I worked for Kroger for a little over 2 years. When I became pregnant with Raia, the stress of the bakery (I thought) was too much for me, and I asked to be moved to cashier. I was so afraid of picking up heavy icing buckets, slipping on the icy floors in the negative temperature freezers and hurting myself and my unborn child. Plus, the stress of Saturday mornings when you get there at 4am to start on 25-30+ orders for the day, I just couldn't do it anymore. Once I got to the front and was cashiering, I was silently wishing I was back in the bakery.

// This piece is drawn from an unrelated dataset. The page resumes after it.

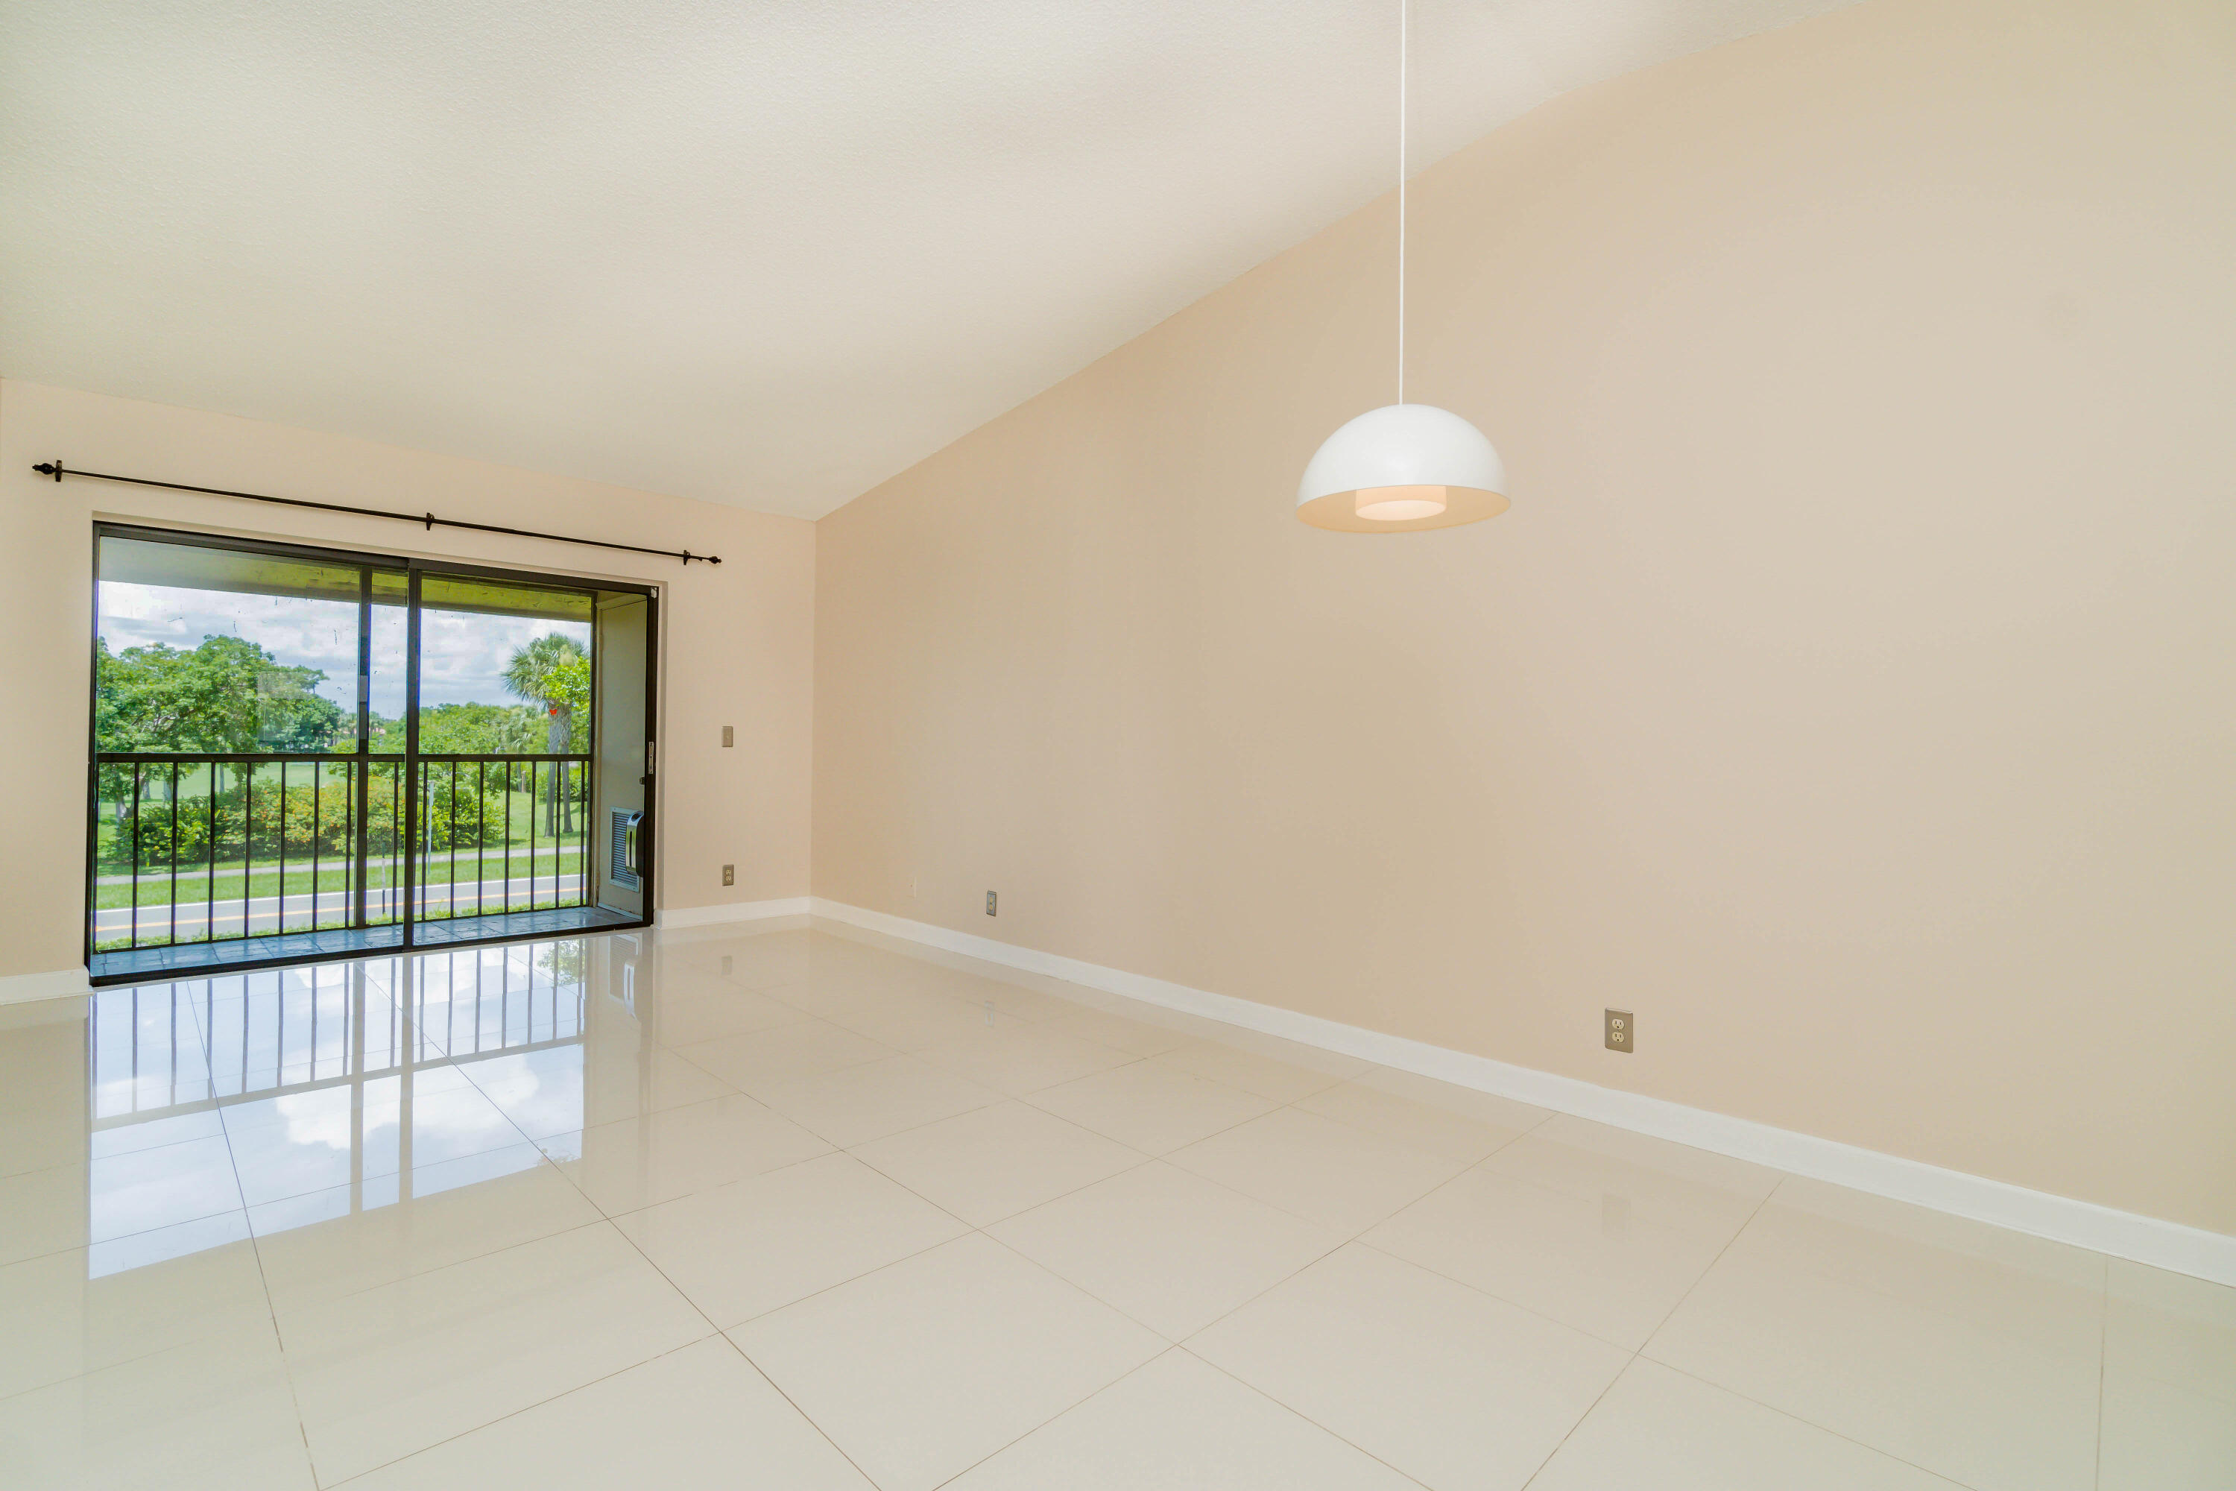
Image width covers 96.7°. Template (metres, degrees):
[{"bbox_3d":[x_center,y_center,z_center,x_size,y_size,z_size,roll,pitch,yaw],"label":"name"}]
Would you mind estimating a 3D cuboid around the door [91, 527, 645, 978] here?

My big belly leaning over a thousand times a day into grocery carts to pick up items to scan was ROUGH. My pride kept me there, though. I wasn't about to ask to go back to the bakery. I had a few problems in my pregnancy that eventually got me out on early maternity leave with 60% pay. Everyone kept asking if I was coming back to Kroger after Raia was born, and I told them "I haven't made up my mind yet", but I had. I knew I'd stay home with her if at all possible. Raia was born on September 11, 2007. She has changed my life, what a wonderful blessing she has been!
As a stay-at-home-mom (for the most part), I realized I could use my "talent" to keep me busy. Cakes can be very stressful to make, but they also are a form of stress relief for me, if that makes any sense. It's almost like I can focus my attention elsewhere for a while, and let my creativity wreak havoc with icing! I absolutely LOVE making people happy, especially the kiddos when they see their birthday cake! That makes my heart swell, and it makes all the hours in the kitchen and my aching feet completely worth it!
Look at her face! That is what keeps me doing what I do :)
So, with this blog, I hope to bring you as much joy looking at my pictures as I have when creating them. Hopefully you'll get a little hungry, too!